=== WORK ITEM ===
Reproduce the entries verbatim, from the first line of text through the line containing "药领军人才1人，安徽省教学名师3人，安徽省高校中青年学", with both of those lines included. Leave the pictures out of the output.

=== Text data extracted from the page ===
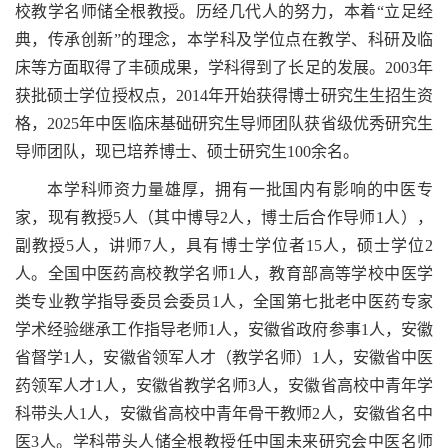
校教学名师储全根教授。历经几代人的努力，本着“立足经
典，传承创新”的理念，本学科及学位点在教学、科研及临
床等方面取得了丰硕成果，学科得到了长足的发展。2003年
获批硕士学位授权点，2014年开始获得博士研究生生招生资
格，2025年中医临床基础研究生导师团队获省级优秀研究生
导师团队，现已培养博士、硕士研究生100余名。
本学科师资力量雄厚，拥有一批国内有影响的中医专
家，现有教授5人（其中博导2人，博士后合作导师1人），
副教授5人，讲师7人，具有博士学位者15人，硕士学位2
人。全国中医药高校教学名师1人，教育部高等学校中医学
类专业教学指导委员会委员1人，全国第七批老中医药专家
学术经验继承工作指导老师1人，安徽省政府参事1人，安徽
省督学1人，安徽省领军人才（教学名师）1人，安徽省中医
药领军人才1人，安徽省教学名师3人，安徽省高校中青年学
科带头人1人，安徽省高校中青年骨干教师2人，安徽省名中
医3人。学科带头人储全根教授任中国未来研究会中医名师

=== FINISHED TASK ===
校教学名师储全根教授。历经几代人的努力，本着“立足经
典，传承创新”的理念，本学科及学位点在教学、科研及临
床等方面取得了丰硕成果，学科得到了长足的发展。2003年
获批硕士学位授权点，2014年开始获得博士研究生生招生资
格，2025年中医临床基础研究生导师团队获省级优秀研究生
导师团队，现已培养博士、硕士研究生100余名。
本学科师资力量雄厚，拥有一批国内有影响的中医专
家，现有教授5人（其中博导2人，博士后合作导师1人），
副教授5人，讲师7人，具有博士学位者15人，硕士学位2
人。全国中医药高校教学名师1人，教育部高等学校中医学
类专业教学指导委员会委员1人，全国第七批老中医药专家
学术经验继承工作指导老师1人，安徽省政府参事1人，安徽
省督学1人，安徽省领军人才（教学名师）1人，安徽省中医
药领军人才1人，安徽省教学名师3人，安徽省高校中青年学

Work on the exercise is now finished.